Effect of Phoslock® on pH, conductivity and oxygen saturation

We tested the effect of Phoslock® on pH, conductivity and oxygen saturation in algal growth medium (WC medium; Lürling & Beekman, 2006) and GF/C filtered (Whatman) pond water–Kienehoef pond (Sint-Oedenrode, The Netherlands). Stock suspension of 6.4 g Phoslock® in 80 ml WC medium and filtered pond water were diluted using WC medium, respectively, filtered pond water to 0.625, 1, 1.25, 2, 5, 10, 20 and 40 g l−1 (80 ml final volume) in 100 ml plastic containers. A 80 ml control (0 g Phoslock®) was kept for both series. For each dose of Phoslock® and type of water medium one experimental unit was obtained. The experiment was performed in a laboratory setting at 20°C and pH (WTW-pH320 meter), conductivity (EC) (WTW-Cond 330i meter) and oxygen saturation (Oxyguard oxygen meter) were measured at t = 0, 1 and 2 h.

As we found little effect of Phoslock® on pH we present median, minimum and maximum values, without formal testing. We observed a linear increase in EC with Phoslock® dose, which was independent of time. For this linear EC—dose relation we estimated intercepts and slopes according to y = a + bx (y = mean EC over time, x = dose, a = intercept and b = slope).
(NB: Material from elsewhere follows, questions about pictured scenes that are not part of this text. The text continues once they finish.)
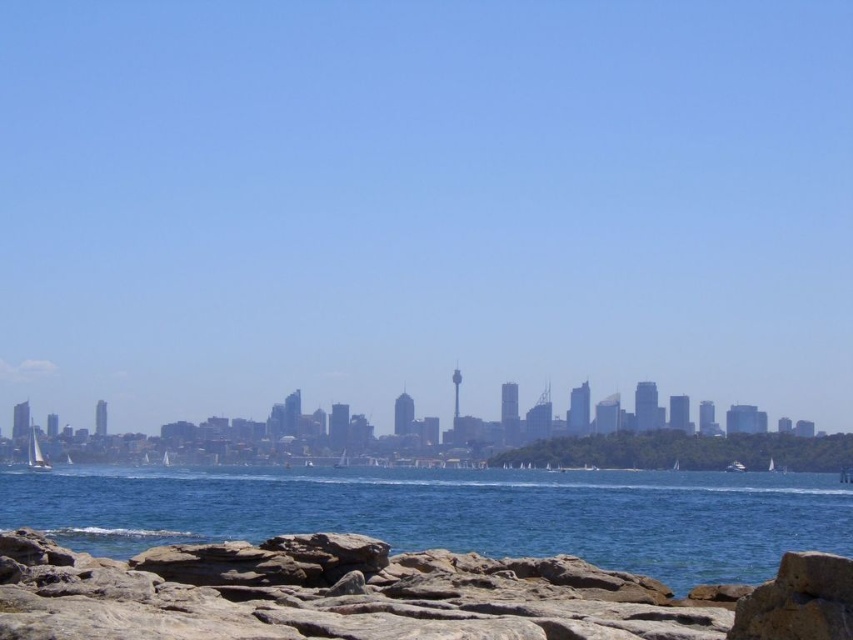
Consider the image. You are standing on the rocky shoreline and want to locate two specific points in the scene. The first point is at coordinate point(300, 508) and the second is at point(30, 445). Which point is closer to you?

Point(300, 508) is closer to the viewer than point(30, 445).

You are a photographer planning to capture the blue water at lower center and the white sailboat at lower left in a single frame. Which of these two elements will occupy more space in your photo?

The blue water at lower center occupies more space in the photo because it is bigger than the white sailboat at lower left according to the description.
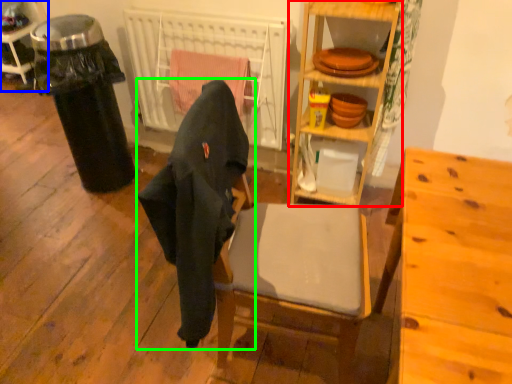
Question: Which object is positioned closest to shelf (highlighted by a red box)? Select from cabinetry (highlighted by a blue box) and chair (highlighted by a green box).

Choices:
 (A) cabinetry
 (B) chair

Answer: (B)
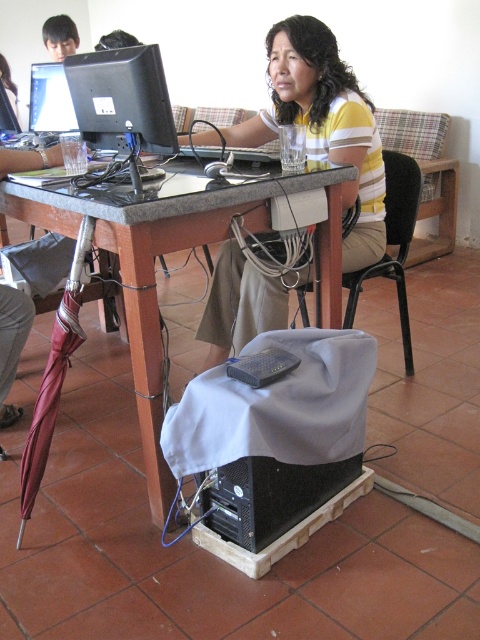
Question: Based on their relative distances, which object is farther from the black plastic keyboard at lower center?

Choices:
 (A) smooth skin face at upper left
 (B) matte black monitor at upper left
 (C) wooden table at center
 (D) yellow striped shirt at upper center

Answer: (A)

Question: Which object is farther from the camera taking this photo?

Choices:
 (A) black plastic keyboard at lower center
 (B) smooth skin face at upper left
 (C) matte black monitor at upper left

Answer: (B)

Question: Which object is the closest to the matte black monitor at upper left?

Choices:
 (A) black plastic keyboard at lower center
 (B) yellow striped shirt at upper center
 (C) smooth skin face at upper left

Answer: (B)

Question: From the image, what is the correct spatial relationship of wooden table at center in relation to smooth skin face at upper left?

Choices:
 (A) left
 (B) right

Answer: (B)

Question: Is wooden table at center to the right of matte black monitor at upper left from the viewer's perspective?

Choices:
 (A) no
 (B) yes

Answer: (B)

Question: Is wooden table at center smaller than black plastic keyboard at lower center?

Choices:
 (A) yes
 (B) no

Answer: (B)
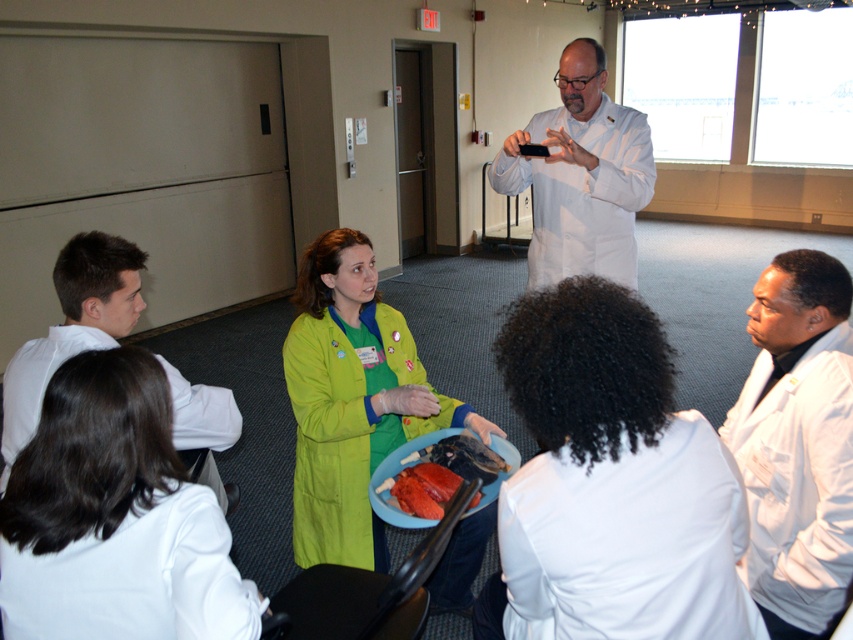
You are a medical student who needs to place a new specimen on the table. The shiny red meat at center is currently occupying space. Can the white matte coat at lower right be moved to make room?

The white matte coat at lower right is bigger than the shiny red meat at center. Moving the white matte coat at lower right would require more space, so it might not be the best option to free up space for the new specimen.

You are a medical student who needs to place a 10 cm wide tool on the table. The table has the white matte coat at lower right and the shiny red meat at center. Which object can you place the tool next to without exceeding its width?

The white matte coat at lower right has a larger width than the shiny red meat at center, so you can place the 10 cm wide tool next to the white matte coat at lower right.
For the estimated slopes we tested H 0: b = 0 and compared the slopes in each medium using Graphpad Prism 5.04. As we found no effects on oxygen saturation we performed no formal statistical test.

Effect of Phoslock® on turbidity in still water

One gram Phoslock® was added to 1 l of nanopure water in triplicate. Turbidity (NTU) (Hach 2100P Turbidity meter) was measured regularly over 24 h in still water, i.e. a maximum undisturbed settling rate. NTU decay is described by a triple, six parameter exponential decay function (SigmaPlot11.0).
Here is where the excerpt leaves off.